Ya está. No te atreviste a decirlo. Te limitaste a descender la calle del orgullo mientras ocultabas tu rostro bajo el cuello del abrigo. Llegaste a detener tus pasos de soldado invencible antes de girar la esquina, para levantar por última vez la mirada hacia su balcón, encendido y con una sombra tras las cortinas de la tristeza. Sabías perfectamente que te estaba mirando entre lágrimas, agarrada a la esperanza del milagro en el que siempre confiamos pero que nunca sobreviene.

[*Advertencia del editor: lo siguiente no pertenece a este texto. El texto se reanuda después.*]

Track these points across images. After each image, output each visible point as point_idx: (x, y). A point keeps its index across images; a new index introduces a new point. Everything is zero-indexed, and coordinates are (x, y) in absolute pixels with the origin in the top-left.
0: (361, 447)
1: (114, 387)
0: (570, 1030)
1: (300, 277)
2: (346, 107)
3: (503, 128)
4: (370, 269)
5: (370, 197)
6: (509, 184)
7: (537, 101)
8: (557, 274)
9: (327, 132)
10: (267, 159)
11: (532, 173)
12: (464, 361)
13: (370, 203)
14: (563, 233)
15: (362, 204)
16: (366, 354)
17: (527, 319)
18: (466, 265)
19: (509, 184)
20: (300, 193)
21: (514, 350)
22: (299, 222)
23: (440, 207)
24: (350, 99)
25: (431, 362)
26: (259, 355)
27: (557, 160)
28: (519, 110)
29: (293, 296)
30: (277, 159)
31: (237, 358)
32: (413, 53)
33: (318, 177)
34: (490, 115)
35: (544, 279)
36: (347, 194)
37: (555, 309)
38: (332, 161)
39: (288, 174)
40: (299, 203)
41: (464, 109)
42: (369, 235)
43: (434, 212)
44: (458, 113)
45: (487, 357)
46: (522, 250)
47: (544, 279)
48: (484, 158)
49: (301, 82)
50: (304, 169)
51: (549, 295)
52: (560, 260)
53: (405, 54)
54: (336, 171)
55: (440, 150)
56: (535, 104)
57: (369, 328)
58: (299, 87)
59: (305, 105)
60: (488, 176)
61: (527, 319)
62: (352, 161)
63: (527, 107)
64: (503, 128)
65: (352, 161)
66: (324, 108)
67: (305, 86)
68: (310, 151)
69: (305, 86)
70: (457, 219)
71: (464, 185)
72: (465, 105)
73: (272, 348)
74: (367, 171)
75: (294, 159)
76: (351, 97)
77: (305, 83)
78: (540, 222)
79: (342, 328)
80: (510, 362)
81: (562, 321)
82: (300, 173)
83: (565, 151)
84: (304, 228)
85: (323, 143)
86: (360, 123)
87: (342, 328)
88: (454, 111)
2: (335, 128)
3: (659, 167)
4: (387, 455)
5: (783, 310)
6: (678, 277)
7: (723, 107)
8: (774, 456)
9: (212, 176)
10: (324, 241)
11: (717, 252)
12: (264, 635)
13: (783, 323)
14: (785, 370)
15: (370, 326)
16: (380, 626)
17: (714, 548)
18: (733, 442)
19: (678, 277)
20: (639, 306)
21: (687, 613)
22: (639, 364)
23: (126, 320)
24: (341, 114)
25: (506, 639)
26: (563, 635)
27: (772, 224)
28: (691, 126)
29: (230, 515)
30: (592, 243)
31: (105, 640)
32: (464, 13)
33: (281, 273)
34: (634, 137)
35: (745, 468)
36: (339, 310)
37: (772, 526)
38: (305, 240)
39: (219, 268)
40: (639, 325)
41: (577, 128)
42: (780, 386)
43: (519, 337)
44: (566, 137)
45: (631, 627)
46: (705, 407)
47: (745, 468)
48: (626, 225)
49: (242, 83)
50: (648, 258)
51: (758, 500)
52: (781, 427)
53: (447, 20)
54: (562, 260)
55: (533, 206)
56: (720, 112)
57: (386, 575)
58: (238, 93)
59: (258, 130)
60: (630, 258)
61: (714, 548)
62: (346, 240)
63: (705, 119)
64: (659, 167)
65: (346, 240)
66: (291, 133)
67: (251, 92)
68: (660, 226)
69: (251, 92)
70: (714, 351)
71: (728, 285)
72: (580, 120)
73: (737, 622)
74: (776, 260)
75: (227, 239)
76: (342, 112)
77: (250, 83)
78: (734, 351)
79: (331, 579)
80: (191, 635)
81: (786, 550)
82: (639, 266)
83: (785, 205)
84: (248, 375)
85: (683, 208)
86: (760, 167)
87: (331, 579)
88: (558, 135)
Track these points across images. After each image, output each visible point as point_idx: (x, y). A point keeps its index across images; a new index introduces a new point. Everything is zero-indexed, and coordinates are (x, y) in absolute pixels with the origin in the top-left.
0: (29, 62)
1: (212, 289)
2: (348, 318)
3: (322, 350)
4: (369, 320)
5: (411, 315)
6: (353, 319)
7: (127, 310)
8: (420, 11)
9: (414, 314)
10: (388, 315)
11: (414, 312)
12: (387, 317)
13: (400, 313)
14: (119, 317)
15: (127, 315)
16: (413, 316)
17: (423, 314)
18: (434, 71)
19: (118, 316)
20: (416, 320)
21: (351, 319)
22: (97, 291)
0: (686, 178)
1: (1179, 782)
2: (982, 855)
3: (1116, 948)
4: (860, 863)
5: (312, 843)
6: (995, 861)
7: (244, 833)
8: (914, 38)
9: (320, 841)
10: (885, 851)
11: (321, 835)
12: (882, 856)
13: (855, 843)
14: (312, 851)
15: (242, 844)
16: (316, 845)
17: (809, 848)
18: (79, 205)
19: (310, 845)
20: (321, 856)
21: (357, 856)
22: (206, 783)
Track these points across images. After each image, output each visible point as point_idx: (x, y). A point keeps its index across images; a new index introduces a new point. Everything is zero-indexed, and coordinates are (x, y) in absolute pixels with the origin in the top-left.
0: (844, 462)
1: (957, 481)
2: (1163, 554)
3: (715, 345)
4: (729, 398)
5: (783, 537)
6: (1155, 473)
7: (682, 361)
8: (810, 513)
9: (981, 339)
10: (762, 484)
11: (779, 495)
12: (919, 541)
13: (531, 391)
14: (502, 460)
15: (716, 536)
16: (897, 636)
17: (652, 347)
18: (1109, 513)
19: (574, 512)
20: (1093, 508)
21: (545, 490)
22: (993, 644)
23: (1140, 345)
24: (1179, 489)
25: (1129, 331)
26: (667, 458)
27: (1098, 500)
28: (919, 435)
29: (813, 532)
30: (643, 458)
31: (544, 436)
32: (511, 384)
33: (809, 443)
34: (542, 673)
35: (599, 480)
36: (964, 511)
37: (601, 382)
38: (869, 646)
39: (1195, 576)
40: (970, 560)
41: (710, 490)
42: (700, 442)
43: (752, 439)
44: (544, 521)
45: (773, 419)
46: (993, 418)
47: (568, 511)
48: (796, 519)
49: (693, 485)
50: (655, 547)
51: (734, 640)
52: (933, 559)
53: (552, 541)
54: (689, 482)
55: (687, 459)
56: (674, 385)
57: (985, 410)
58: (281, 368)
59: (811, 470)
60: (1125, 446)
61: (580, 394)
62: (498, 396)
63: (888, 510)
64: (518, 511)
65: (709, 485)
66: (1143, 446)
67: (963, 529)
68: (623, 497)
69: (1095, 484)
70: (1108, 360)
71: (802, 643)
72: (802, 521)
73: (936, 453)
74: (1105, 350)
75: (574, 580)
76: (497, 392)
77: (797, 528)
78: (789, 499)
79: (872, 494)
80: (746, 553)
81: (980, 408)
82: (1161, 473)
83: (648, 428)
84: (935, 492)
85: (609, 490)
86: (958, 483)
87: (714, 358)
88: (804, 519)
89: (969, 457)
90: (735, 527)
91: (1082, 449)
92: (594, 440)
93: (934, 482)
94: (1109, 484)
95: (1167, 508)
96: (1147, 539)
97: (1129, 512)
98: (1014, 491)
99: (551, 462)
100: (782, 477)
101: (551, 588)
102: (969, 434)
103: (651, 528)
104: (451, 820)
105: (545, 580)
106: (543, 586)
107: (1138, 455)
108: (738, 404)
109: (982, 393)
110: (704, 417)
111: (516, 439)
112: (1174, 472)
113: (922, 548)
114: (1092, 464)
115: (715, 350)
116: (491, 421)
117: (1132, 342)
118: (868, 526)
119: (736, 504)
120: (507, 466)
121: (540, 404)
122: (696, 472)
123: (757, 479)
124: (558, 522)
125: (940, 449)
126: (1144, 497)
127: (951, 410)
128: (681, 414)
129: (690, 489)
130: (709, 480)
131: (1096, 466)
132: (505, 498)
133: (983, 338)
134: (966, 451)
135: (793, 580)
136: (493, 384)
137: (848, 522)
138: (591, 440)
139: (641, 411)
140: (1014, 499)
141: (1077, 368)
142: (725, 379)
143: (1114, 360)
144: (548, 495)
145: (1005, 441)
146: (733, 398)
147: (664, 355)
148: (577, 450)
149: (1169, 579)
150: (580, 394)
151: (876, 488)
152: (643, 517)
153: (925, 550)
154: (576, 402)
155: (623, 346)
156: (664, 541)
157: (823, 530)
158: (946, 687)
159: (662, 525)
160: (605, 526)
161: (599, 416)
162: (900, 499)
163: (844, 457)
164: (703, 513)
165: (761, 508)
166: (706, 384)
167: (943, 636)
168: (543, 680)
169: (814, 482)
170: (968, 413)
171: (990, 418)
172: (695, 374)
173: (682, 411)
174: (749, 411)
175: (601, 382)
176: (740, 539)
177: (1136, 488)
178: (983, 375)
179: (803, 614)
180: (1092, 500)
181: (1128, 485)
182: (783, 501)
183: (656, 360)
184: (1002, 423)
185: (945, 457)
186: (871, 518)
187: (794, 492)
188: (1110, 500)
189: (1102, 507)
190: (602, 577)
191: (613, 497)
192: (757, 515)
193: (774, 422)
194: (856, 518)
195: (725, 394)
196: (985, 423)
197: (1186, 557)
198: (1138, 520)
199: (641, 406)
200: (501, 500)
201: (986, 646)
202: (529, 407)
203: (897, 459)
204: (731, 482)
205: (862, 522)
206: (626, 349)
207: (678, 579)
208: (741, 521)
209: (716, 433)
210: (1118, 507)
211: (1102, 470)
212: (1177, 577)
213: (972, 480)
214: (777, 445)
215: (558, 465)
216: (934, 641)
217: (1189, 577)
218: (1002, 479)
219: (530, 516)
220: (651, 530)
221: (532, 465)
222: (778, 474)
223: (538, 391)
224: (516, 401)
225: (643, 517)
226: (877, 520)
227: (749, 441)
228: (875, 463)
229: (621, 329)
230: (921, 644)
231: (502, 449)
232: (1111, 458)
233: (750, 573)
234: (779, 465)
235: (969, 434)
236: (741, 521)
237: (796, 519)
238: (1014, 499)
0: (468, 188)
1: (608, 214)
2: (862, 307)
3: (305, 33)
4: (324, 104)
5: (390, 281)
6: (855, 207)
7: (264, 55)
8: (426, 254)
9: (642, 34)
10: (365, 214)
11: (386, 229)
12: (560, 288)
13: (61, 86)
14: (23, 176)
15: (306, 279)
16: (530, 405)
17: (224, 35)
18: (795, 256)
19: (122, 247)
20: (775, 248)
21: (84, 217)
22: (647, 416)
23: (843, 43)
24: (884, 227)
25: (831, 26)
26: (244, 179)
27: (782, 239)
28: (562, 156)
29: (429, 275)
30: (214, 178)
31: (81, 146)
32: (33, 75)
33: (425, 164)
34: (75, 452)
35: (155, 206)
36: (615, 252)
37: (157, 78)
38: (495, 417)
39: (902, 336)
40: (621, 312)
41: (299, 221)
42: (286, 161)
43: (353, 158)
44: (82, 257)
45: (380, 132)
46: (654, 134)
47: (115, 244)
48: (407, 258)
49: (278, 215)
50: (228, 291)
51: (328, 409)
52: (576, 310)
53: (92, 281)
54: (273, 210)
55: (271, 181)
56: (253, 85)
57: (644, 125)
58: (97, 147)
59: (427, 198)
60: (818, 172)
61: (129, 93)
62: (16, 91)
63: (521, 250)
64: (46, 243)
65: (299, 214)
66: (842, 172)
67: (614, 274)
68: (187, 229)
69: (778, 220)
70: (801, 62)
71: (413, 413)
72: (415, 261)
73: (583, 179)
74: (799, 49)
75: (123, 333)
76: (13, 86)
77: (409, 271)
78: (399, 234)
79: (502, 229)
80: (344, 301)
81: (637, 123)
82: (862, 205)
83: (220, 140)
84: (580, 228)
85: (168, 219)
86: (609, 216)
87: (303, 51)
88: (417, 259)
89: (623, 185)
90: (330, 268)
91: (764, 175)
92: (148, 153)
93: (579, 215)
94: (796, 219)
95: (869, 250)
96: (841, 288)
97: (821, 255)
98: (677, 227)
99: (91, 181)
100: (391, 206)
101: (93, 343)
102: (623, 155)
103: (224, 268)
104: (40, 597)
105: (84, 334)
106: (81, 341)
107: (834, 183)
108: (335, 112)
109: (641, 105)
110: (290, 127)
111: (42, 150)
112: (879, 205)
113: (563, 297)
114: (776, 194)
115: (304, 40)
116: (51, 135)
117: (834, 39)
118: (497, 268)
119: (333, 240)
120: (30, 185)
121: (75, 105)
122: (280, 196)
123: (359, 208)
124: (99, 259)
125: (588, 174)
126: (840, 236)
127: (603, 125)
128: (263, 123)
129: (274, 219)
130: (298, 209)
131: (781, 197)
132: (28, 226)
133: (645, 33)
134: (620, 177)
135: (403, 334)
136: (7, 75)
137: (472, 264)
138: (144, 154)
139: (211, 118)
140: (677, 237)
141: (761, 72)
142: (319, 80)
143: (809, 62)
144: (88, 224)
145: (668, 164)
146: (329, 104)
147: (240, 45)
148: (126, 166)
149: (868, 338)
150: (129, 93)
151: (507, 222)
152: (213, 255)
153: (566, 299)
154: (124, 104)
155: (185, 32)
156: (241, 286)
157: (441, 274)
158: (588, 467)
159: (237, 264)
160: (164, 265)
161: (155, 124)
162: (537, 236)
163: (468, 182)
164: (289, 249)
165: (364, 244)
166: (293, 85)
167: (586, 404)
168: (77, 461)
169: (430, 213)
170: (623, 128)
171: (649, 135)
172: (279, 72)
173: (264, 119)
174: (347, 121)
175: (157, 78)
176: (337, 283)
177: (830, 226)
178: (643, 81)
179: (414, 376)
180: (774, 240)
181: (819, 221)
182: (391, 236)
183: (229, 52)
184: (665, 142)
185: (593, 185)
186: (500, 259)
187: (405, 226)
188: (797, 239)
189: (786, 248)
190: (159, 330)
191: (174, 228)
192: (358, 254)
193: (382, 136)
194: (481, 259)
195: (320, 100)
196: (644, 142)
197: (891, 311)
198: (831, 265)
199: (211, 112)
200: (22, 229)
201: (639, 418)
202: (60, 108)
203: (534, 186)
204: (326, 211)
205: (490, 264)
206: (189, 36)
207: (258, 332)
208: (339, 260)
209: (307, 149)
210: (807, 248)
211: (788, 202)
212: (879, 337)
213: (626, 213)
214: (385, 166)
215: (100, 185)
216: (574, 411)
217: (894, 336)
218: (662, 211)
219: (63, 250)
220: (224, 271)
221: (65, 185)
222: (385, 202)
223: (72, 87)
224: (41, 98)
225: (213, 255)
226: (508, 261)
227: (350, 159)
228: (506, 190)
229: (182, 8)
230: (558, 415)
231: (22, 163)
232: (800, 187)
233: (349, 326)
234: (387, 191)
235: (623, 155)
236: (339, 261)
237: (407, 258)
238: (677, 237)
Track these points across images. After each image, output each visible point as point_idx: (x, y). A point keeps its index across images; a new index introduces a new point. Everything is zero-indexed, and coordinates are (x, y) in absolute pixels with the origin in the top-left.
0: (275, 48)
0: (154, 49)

Pudo ver cómo tu pie derecho alcanzó a girar unos grados, a modo de vanguardia de reconquista y reconciliación. Pero solo fueron unos soldados inocentes que murieron en el intento. Y tú pudiste ver cómo la cortina escupía un rayo de luz a una calle tan silenciosa como tu despedida. Pero solo fue un instante al que sucedió la penumbra en la que siempre, eternamente, acabamos.
Lo último que vio fue tu pie izquierdo, tu talón, tras esa esquina, desaparecer al ritmo decadente del que se va para siempre. Lo último que oíste fue tu propia voz diciendo a nadie lo que hubiera evitado el descenso, la esquina, la tristeza y la penumbra eterna: te necesito.